STUDY QUESTIONS –
A: Duplicate the passage of the handwritten digits project text from "The project was, overall, successful." up to and including "a bit shifted.".
B: In the handwritten digits project text, what test accuracy did the neural network reach?

TEXT SHOWN –
Handwritten Digits

Last modified: 2022-06-30 14:55:13

The project

The goal is to create a software able to recognise handwritten digits drawn by the user using a graphical interface.

The project consists in two separate parts: first, finding and optimising the predictive model, and second, creating the program that receives the input from the user and uses that model to interpret it.

The model

In oder to train and test the model, I have used the MNIST handwritten digits dataset, that contains thousands of 28x28 examples in grey scale: the value of the pixel ranges from 0 (white) to 1 (black).

I have used a Jupyter Notebook to prepare the dataset by splitting it between the train and test sets and standardising them. Then, I focused on the models. Two models, in particular, reached a noticeable test accuracy: the Support Vector Classifier (97%) and the neural network (97.5%). Being both promising, I saved them in order to test them on the user input.

Optimising the SVC has required, in order to be trained in a reasonable time, a drastic dimensionality reduction, for which I have used the principal component analysis.

The graphical interface

As like with other projects, the graphical interface relies on tkinter. On the left, I have built a 28x28 grid of white cells where the user will write the digits. On the right, instead, there are the ten possible outputs of the models and their respective probability.

Writing the digits

The grid on the left is the area where the user can click and drag the mouse to colour the cells. Once the mouse button is released, the entire grid is saved in an array that, as like the digits in the dataset, contain 0 for the white cells and 1 for the coloured ones.

Filtering

The digits obtained as written above, unfortunately, were quite different from the ones contained in the dataset: first of all, the former were thinner, and secondly, their array only contained zeros and ones, without any shade. This, together with the fact that the models seemed completely useless, made me look for a way to make the new digits more similar to the ones with which the algorithm was trained.

After several attempts, I have chosen this solution: when a cell is clicked, it now gets coloured together with the four adjacents cells, and, when the mouse button is released, all the cells take as value the mean between the 8 neighbouring cells. The result and the performance of the models immediately and noticeably improved.

The filter:

Result

The project was, overall, successful. The software, though far from perfect, is able to recognise the digits fairly well. Moreover, the neural network works way better than the SVC. However, it is at the same time weird and interesting that its performance improves considerably if the software does not standardise the new input like it was done with the train and test set. In my opinion, this happens because the standardisation is strictly related to the datapoints, and therefore to the original generative process, filtering and encoding of the digits used to build the dataset. My home-made filter, probably, creates results that are still quite different. A noticeable limit of the model is that the ability of recognising the same digit varies according to its position on the grid: the ones at the center are more easily recognised than the ones a bit shifted.

PROVIDED DATA –
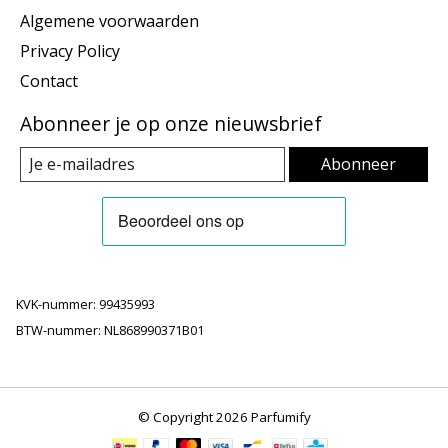
Algemene voorwaarden
Privacy Policy
Contact
Abonneer je op onze nieuwsbrief
Abonneer
KVK-nummer: 99435993
BTW-nummer: NL868990371B01
© Copyright 2026 Parfumify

OUTPUTS IN ORDER –
A:
The project was, overall, successful. The software, though far from perfect, is able to recognise the digits fairly well. Moreover, the neural network works way better than the SVC. However, it is at the same time weird and interesting that its performance improves considerably if the software does not standardise the new input like it was done with the train and test set. In my opinion, this happens because the standardisation is strictly related to the datapoints, and therefore to the original generative process, filtering and encoding of the digits used to build the dataset. My home-made filter, probably, creates results that are still quite different. A noticeable limit of the model is that the ability of recognising the same digit varies according to its position on the grid: the ones at the center are more easily recognised than the ones a bit shifted.

B: 97.5%